For Frank Wright, “Chapter Ten” was the start of his work with Alan Silva, making his recorded debut with Wright’s group. This is the group—Wright, Silva, Bobby Few on piano, and Muhammed Ali on drums—that went on to record Center of the World and Last Polka In Nancy?, so this represents one of the truly historic moments captured on this set.
And that leaves the Willem Breuker Orchestra’s five-part “Biannale,” a fifteen-minute tour de force. Breuker’s great skill at arranging these compressed mash-ups is only matched by his group’s ability to pull them off. There’s Weill, of course, and Bach, but most of all there’s Breuker. Anarchic, hilarious, brilliant Breuker. The recording is a bit creaky, however, and there are cuts between each section that don’t seem quite lined up. Nevertheless, these are pretty minor complaints when you consider the scope of the set.
Only one track comes from 1973, and that’s Globe Unity Orchestra’s “Thin in the upper crust,” credited to Brötzmann. It’s a sweeping that sounds almost as if it’s dissolving into a puddle of acid, as it winds down. (In case there’s any doubt, that’s meant as a compliment.) For a Brötzmann piece, there’s an impressive amount of restraint.
There are three tracks from 1974. First, Steve Lacy’s solo performance of “Bone,” from the Tao suite. Lacy opens on a bright, bouncy statement of the melody, eventually gliding into a languid middle section. Schweizer/Carl Quartet’s “Konrad usw.” opens with a fierce solo from bassist Arjen Gorter. About two minutes in, Schweizer and Heinrich Hock join, creating a tense, tightly wound rhythm under Carl’s urgent sax. The piece builds in intensity for eight straight minutes, before a brisk statement ends the piece. And last from that year, an outrageous take on “Tetterettet” from the ICP Tentet. It’s superbly played, humorous, and swinging, everything ICP compressed into 10 glorious minutes.
The real surprise comes from the 1975 sessions: Vinko Globokar’s Brass Group, a group with 11 trombones, a French horn, and tuba. “La Ronde” opens with a tumble of low brass, featuring some extended techniques, that gradually reveals itself to be a call-and-response. The one other track from 1975 is Paul Rutherford “Berl in zil,” a nicely lyrical trombone solo, with Rutherford accompanying himself on piano.

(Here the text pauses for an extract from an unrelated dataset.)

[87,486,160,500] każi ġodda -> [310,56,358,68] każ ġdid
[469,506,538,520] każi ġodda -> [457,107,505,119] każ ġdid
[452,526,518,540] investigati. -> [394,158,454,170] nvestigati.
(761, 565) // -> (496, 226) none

The bulk of the solo performances come from 1976, beginning with Reichel’s otherworldly “Mariahilf.” Fred Van Hove’s “Daar Spelt de Baiaard Weer” is a brief, sparkling solo on prepared piano. Tristan Honsinger performs the phenomenal “I Didn’t Care,” a cello solo juxtaposed with Honsinger’s wordless vocalizations, and Derek Bailey is captured in fine form on “Improvisation 27376.” Just to settle on Honsinger and Bailey for a moment, their solos are of particular historical importance, capturing the cellist and guitarist just after their early duo albums, and about 2 months before Company 1.
The final two recordings, from 1977, are just fantastic. The first, a trombone solo from Albert Mangelsdorff, “Question at Midnight,” begins in a stately and bold fashion that’s gradually undercut by a variety of extended techniques. Mangelsdorff closes out with a humorous and twisted marching refrain. I don’t know what others will think, but the set’s absolute best moment, for me, comes from Johnny Dyani. “Soweto-Simbabwe-Mississippie-Child-Cry” has Dyani on bass, percussion, and his glorious vocals. His is the final track on the Soloists set, as well as the last track, chronologically speaking. It’s a wonderful moment to go out on: when Dyani ends, the crowd bursts into applause.
All minor complaints aside, it’s impossible not to give this set my highest recommendation. As I mentioned, the range of performers and years captured represent some of the highlights of 1970s European free jazz. As I mentioned above, there’s a bit of a nostalgic glow to this era, but FOR EXAMPLE makes a strong case that this is a high water mark in the development of free jazz globally.